His blood count was finally normal. He did a hundred pushups and a hundred situps and a hundred pullups every day. He ran a hard two miles every day. He had lost fifty pounds after he got shot and he appeared to have no muscle at all. But his weight was back up to 190 pounds now. He had done high ironwork before the war and it had given him a lot of muscle density and the density persisted, dormant, until he got well enough to exercise.

By himself, he went to the Paramount Theater and watched The Best Years of Our Lives on a Wednesday afternoon. Then he went home and made himself a scotch and seltzer and sat in the chair by the window that looked out onto the street and lit a Lucky Strike and sipped the scotch. He looked at the white package of Luckies. Lucky Strike Green has gone to war. He smiled to himself with no amusement. Didn’t we all.
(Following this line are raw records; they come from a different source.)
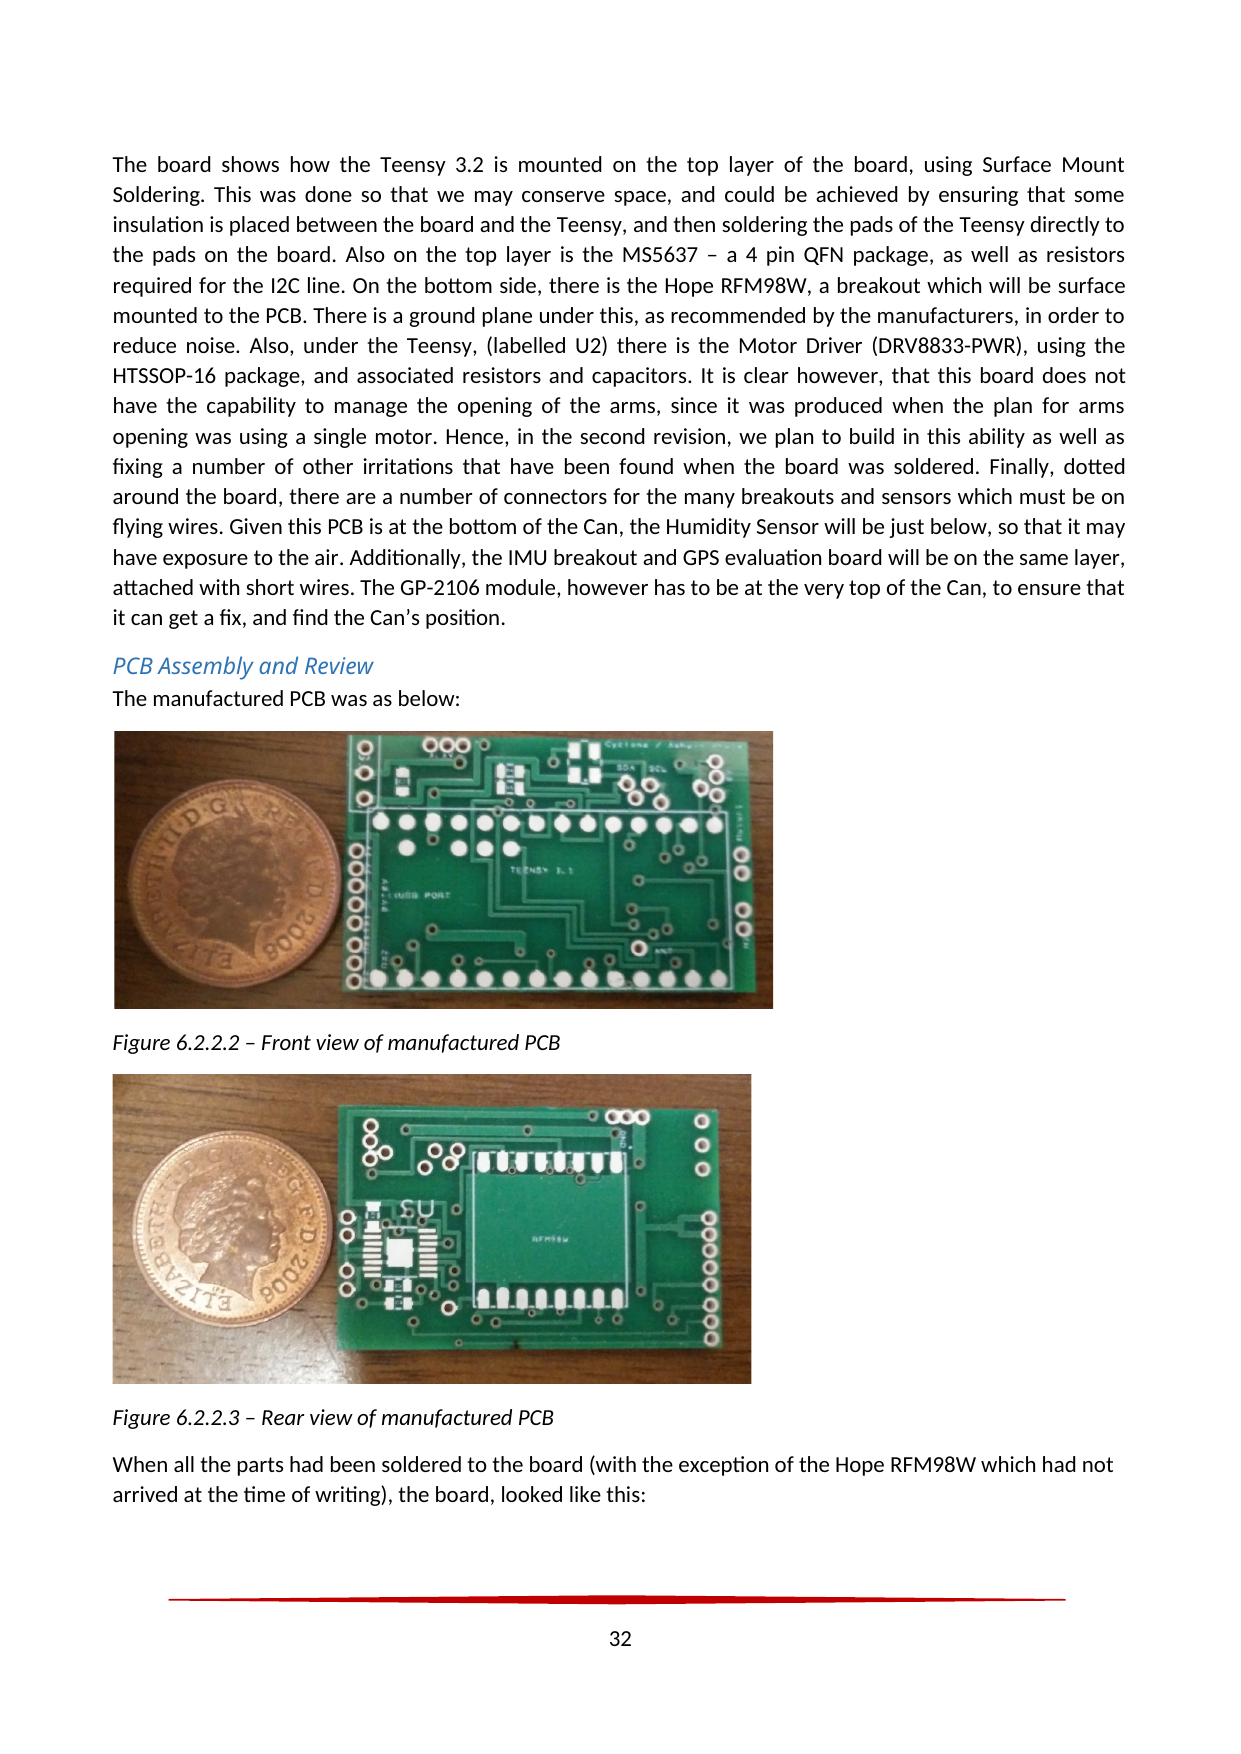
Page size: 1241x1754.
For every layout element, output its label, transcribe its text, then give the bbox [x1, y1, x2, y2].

text When all the parts had been soldered to the board (with the exception of the Hope RFM98W which had not arrived at the time of writing), the board, looked like this: [112, 1450, 1128, 1508]
text Figure 6.2.2.2 – Front view of manufactured PCB [112, 1028, 1128, 1056]
picture [114, 731, 774, 1009]
subtitle PCB Assembly and Review [112, 650, 1128, 681]
text Figure 6.2.2.3 – Rear view of manufactured PCB [112, 1403, 1128, 1431]
picture [112, 1074, 752, 1384]
text The manufactured PCB was as below: [112, 684, 1128, 712]
text The board shows how the Teensy 3.2 is mounted on the top layer of the board, using Surface Mount Soldering. This was done so that we may conserve space, and could be achieved by ensuring that some insulation is placed between the board and the Teensy, and then soldering the pads of the Teensy directly to the pads on the board. Also on the top layer is the MS5637 – a 4 pin QFN package, as well as resistors required for the I2C line. On the bottom side, there is the Hope RFM98W, a breakout which will be surface mounted to the PCB. There is a ground plane under this, as recommended by the manufacturers, in order to reduce noise. Also, under the Teensy, (labelled U2) there is the Motor Driver (DRV8833-PWR), using the HTSSOP-16 package, and associated resistors and capacitors. It is clear however, that this board does not have the capability to manage the opening of the arms, since it was produced when the plan for arms opening was using a single motor. Hence, in the second revision, we plan to build in this ability as well as fixing a number of other irritations that have been found when the board was soldered. Finally, dotted around the board, there are a number of connectors for the many breakouts and sensors which must be on flying wires. Given this PCB is at the bottom of the Can, the Humidity Sensor will be just below, so that it may have exposure to the air. Additionally, the IMU breakout and GPS evaluation board will be on the same layer, attached with short wires. The GP-2106 module, however has to be at the very top of the Can, to ensure that it can get a fix, and find the Can’s position. [112, 150, 1128, 631]
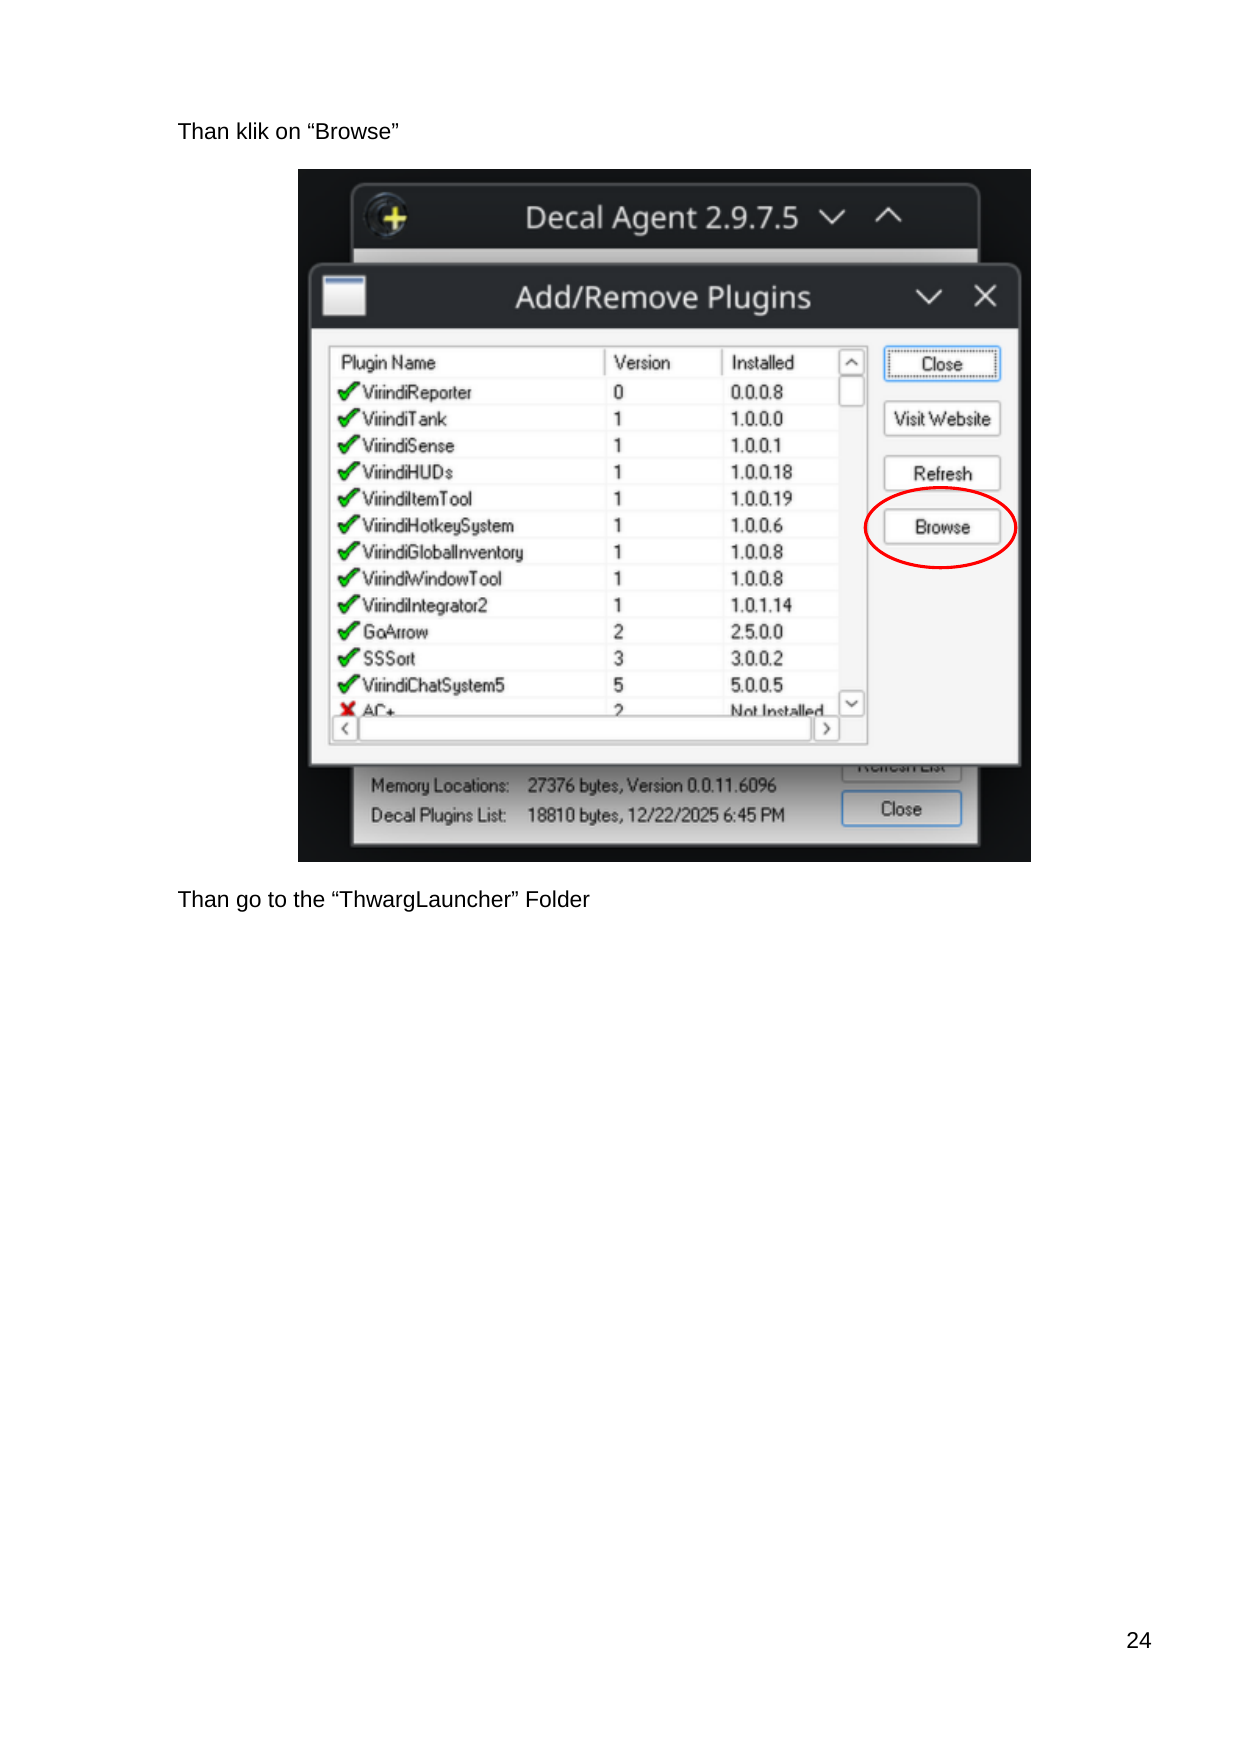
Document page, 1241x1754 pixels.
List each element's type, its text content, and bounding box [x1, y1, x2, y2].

text Than klik on “Browse” [177, 118, 1152, 144]
text Than go to the “ThwargLauncher” Folder [177, 886, 1152, 912]
picture [298, 169, 1031, 862]
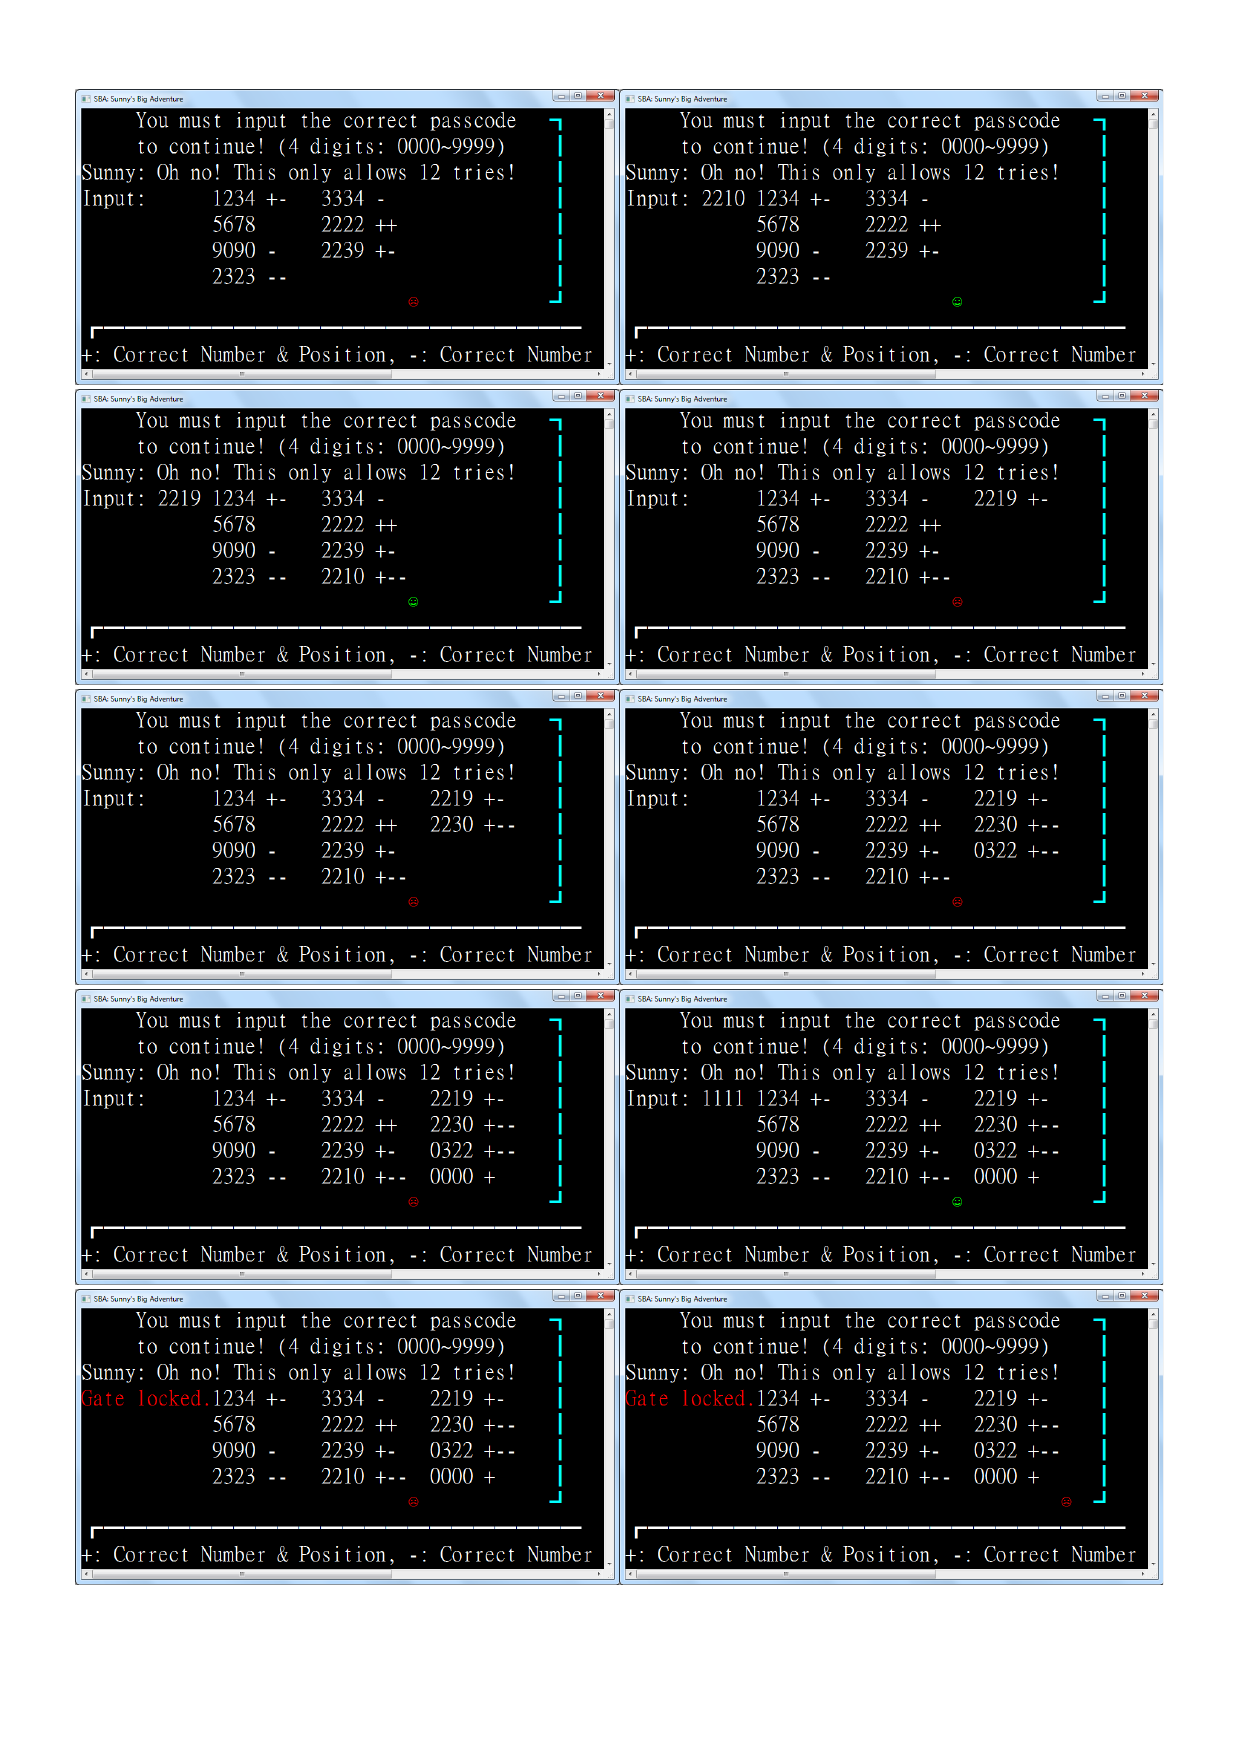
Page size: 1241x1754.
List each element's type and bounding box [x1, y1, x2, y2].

picture [75, 689, 1164, 985]
picture [75, 389, 1164, 685]
picture [75, 89, 1164, 385]
picture [75, 989, 1164, 1285]
picture [75, 1289, 1164, 1585]
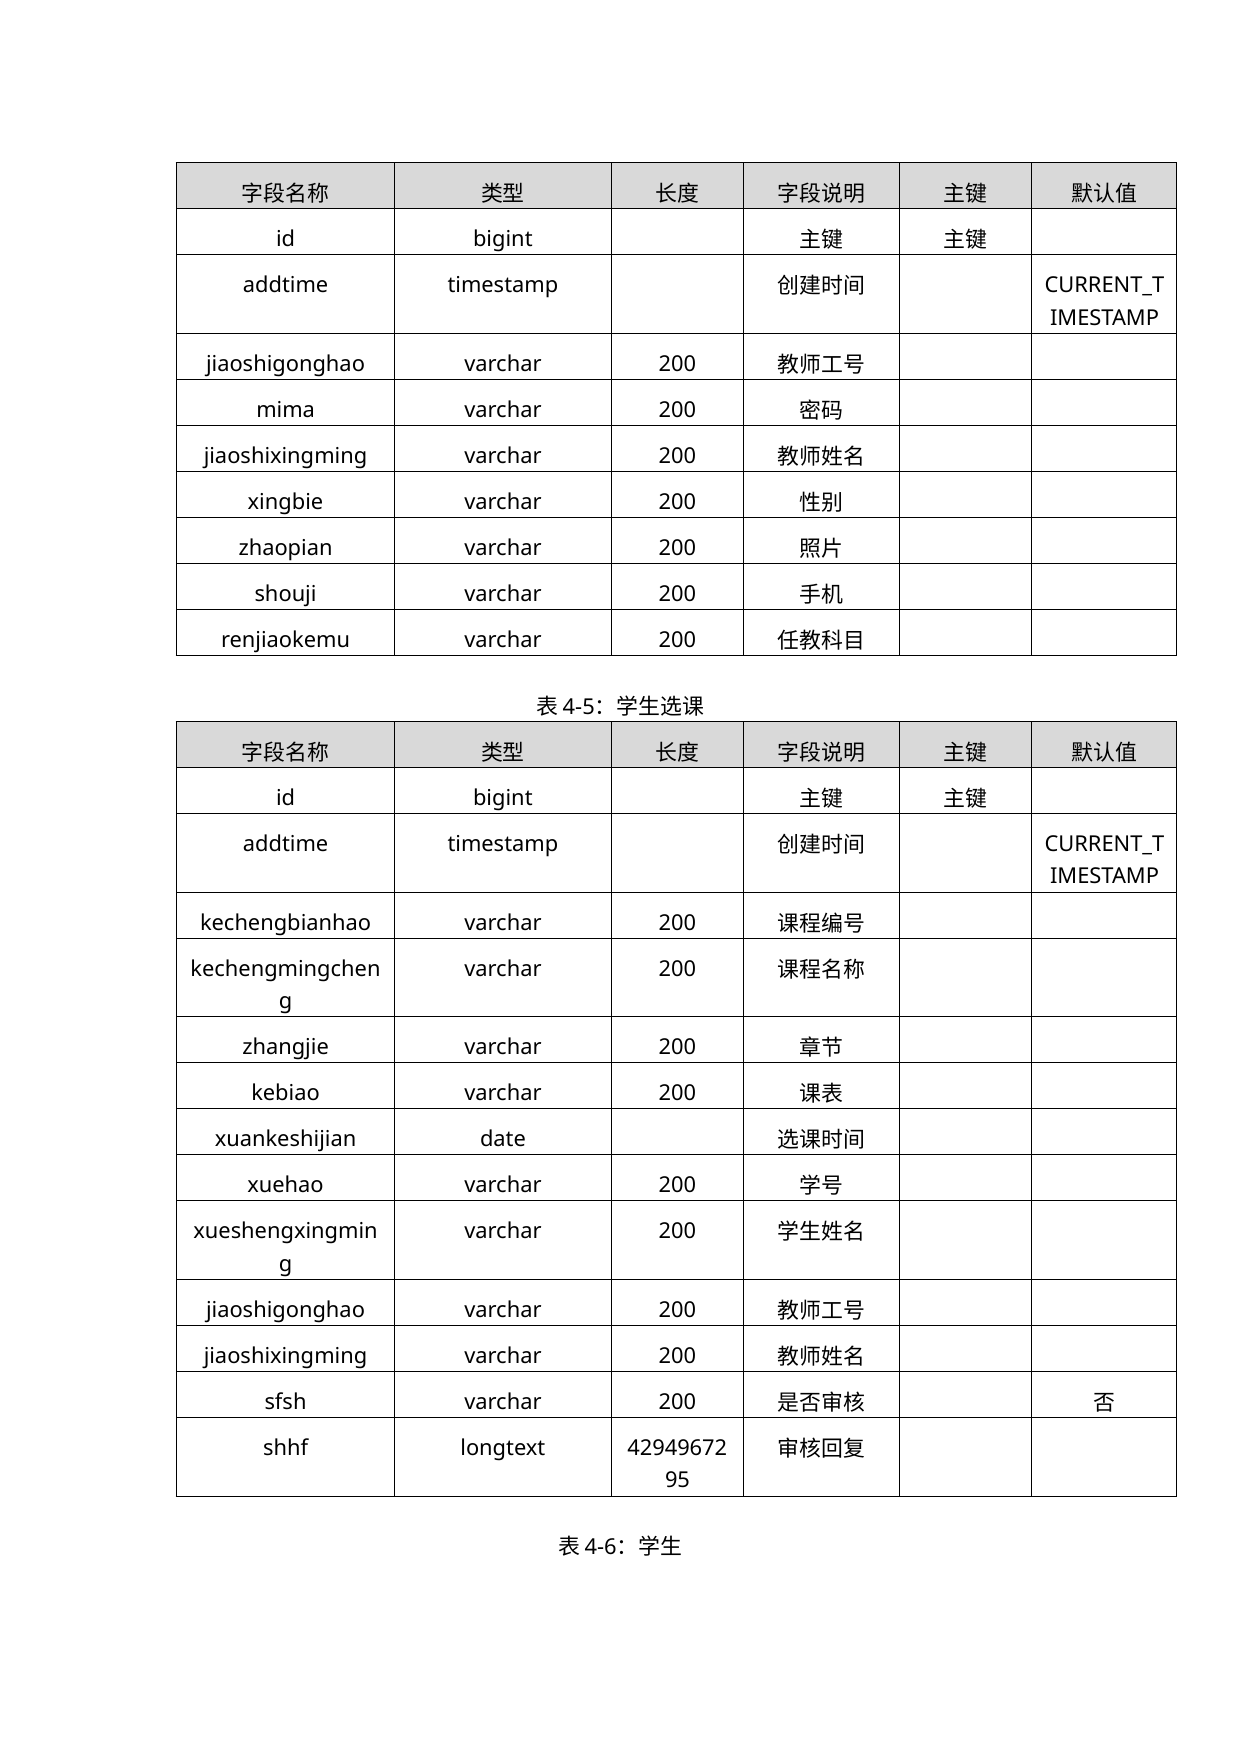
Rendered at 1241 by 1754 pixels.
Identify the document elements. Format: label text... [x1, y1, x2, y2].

They hadn’t lived here long. The furniture had come with the apartment. She had done nothing to personalize it. There were no pictures. He went to the kitchen and made himself a salami sandwich and brought it back in and ate it and drank scotch and looked out the window some more.

There were more cars on the street than when he’d first got out of the hospital and sat staring all day out this window. Gas rationing had ended. There were new models for the first time since the war began. A thick-bodied, black and tan German shepherd dog trotted past the window, alone, going somewhere. Women walked past, some of them good-looking. Burke watched them go. Again, alone in the darkening room, he smiled slightly. For more than a year he had been focused on not dying. Now here he was eating, drinking scotch, smoking a Lucky, looking at girls. He glanced around the small, nondescript, uneventful apartment.

He said aloud, “I gotta get out of here.”